Jeudi soir, après un premier quart-temps plutôt compliqué, les Montois ont fait preuve d'une grande sérénité pour s'adjuger, sans trembler et méritoirement, la première manche de cette demi-finale face à Anvers (75-64). Sous l'impulsion d'un banc ultra-dominateur (45 points contre 17 pour les Giants), l'intensité mise dans la rencontre par les joueurs de Vedran Bosnic a fait la différence. "On a manqué d'énergie et d'agressivité, reconnaît Christophe Beghin, le mentor anversois qui a récemment prolongé son contrat. On savait que la clé du match serait l'agressivité et on n'a pas été capable d'y répondre. Au contraire, on a commencé à prendre des shoots à 10 mètres, ce qui n'a pas de sens à mes yeux." Sans le citer, le coach anversois pointait clairement du doigt Vrenz Bleijenbergh, auteur d'un horrible 0/7 à 3 points jeudi soir.

Côté montois, bien évidemment, on se montrait beaucoup plus enthousiaste et surtout, conquérant, un peu à l'image de leur coach, Vedran Bosnic. "On a contrôlé le match en étant plus agressif qu'eux. Maintenant, ce n'est que 1-0. On va profiter des prochaines 48h pour nous reposer et travailler sur ces choses qui ont été un peu moins bonnes pendant le match.

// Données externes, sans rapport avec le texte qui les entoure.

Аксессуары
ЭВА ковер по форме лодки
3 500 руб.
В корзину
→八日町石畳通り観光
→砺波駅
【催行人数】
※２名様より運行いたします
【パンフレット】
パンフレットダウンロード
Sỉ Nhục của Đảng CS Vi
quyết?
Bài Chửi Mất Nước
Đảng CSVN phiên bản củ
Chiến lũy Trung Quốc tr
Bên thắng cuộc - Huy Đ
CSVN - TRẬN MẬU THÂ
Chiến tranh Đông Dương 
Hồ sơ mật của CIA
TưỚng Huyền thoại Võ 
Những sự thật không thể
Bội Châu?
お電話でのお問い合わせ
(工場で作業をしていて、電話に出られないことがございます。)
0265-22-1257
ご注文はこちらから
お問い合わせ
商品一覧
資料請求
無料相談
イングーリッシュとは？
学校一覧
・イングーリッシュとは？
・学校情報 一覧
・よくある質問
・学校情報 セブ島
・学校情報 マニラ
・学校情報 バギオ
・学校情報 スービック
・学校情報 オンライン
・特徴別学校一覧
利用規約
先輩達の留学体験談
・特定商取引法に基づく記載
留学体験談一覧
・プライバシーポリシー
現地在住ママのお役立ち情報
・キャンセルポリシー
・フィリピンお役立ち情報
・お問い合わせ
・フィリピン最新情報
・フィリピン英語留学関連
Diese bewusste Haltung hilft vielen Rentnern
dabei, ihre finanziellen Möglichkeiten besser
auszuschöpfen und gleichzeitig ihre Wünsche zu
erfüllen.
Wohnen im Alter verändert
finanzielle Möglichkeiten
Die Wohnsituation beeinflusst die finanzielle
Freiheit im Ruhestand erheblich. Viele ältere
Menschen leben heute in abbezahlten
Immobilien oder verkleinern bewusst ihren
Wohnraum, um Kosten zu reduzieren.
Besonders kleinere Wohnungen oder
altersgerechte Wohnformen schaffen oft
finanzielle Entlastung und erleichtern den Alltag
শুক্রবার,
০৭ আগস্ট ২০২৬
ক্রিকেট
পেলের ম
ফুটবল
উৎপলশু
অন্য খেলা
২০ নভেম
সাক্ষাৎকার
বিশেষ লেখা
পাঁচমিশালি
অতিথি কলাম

L'objectif, c'est d'aller à Anvers samedi pour essayer de finir la série."

Et pour se faire, le Bosnien ne devrait pas changer sa manière de coacher. "Défensivement, on a montré du caractère et de la concentration. En même temps, c'est ce qu'on a fait toute la saison et il n'y a rien de neuf. On a confiance en notre défense qui nous permet de convertir des paniers faciles de l'autre côté."

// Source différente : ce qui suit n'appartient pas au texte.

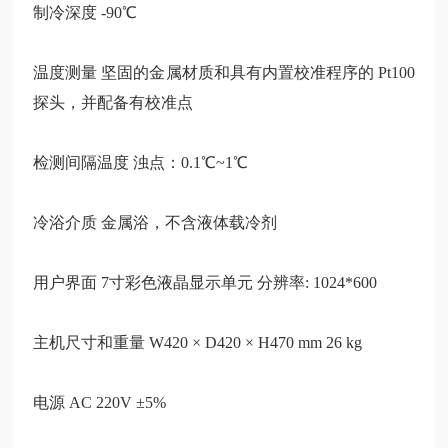
制冷深度
-90℃
温度测量
坚固的金属材质和具有内置校准程序的
Pt100
探头，并配备有校准点
检测间隔温度
浊点：0.1℃~1℃
冷浴介质
金属浴，不含液体载冷剂
用户界面
7寸彩色液晶显示单元 分辨率: 1024*600
主机尺寸和重量
W420 × D420 × H470 mm 26 kg
电源
AC 220V ±5%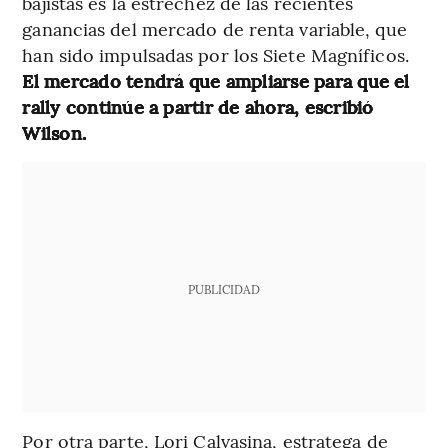
bajistas es la estrechez de las recientes
ganancias del mercado de renta variable, que
han sido impulsadas por los Siete Magníficos.
El mercado tendrá que ampliarse para que el
rally continúe a partir de ahora, escribió
Wilson.
PUBLICIDAD
Por otra parte, Lori Calvasina, estratega de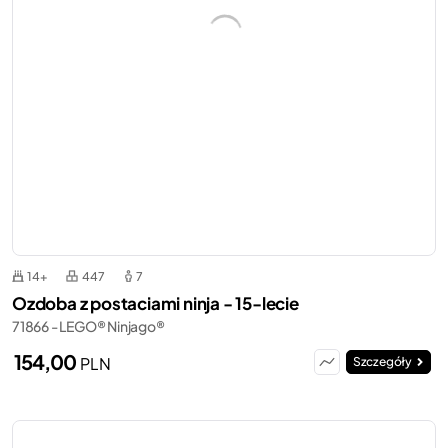
14+
447
7
Ozdoba z postaciami ninja - 15-lecie
71866 - LEGO® Ninjago®
154,00
PLN
Szczegóły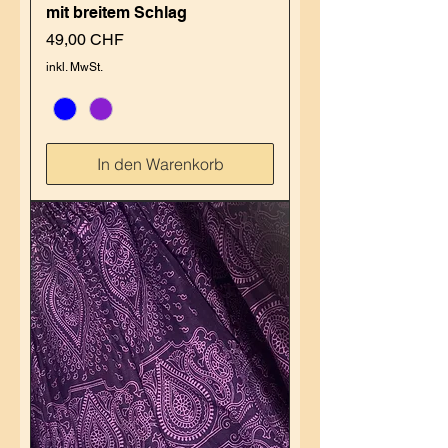
mit breitem Schlag
Preis
49,00 CHF
inkl. MwSt.
In den Warenkorb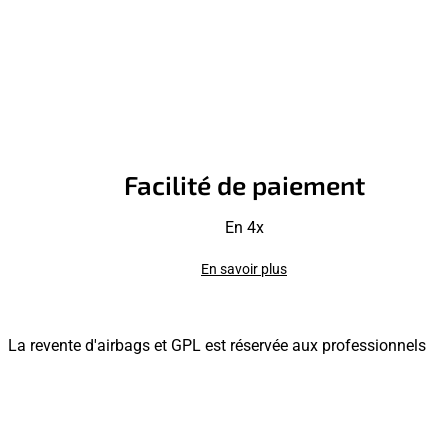
Facilité de paiement
En 4x
En savoir plus
La revente d'airbags et GPL est réservée aux professionnels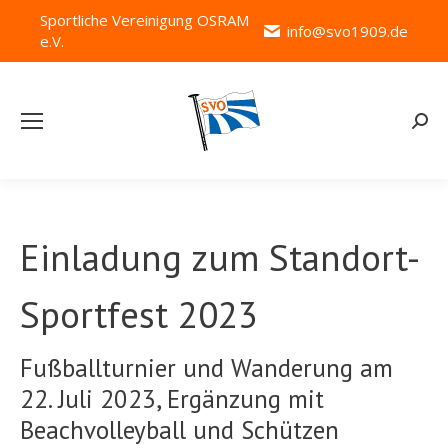
Sportliche Vereinigung OSRAM
info@svo1909.de
e.V.
Searc
Einladung zum Standort-
Sportfest 2023
Fußballturnier und Wanderung am
22. Juli 2023, Ergänzung mit
Beachvolleyball und Schützen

Une force défensive incarnée par Skylar Spencer (18 points et 15 rebonds), véritable muraille de Chine dans la raquette des Renards. "Oui, il a été décisif mais il l'a déjà été lors de nos précédentes confrontations, regrette Christophe Beghin. Parfois, on joue bien en défense mais on oublie le rebond et on leur laisser une seconde chance. Je pense aussi à Anthony Lambot qui a contrôlé la rencontre, attaqué l'anneau et nous, de notre côté, on n'a pas fait de faute sur lui. On n'a pas été en mesure de répondre au défi physique et on doit changer ça pour le prochain match", conclut le mentor anversois.

Et le prochain match, c'est déjà ce samedi. Pour Anvers, la donne est claire: "do or die!" Et quand on voit l'appétit des Renards, ceux-ci n'ont pas l'intention de laisser une chance aux Giants d'espérer renverser la vapeur.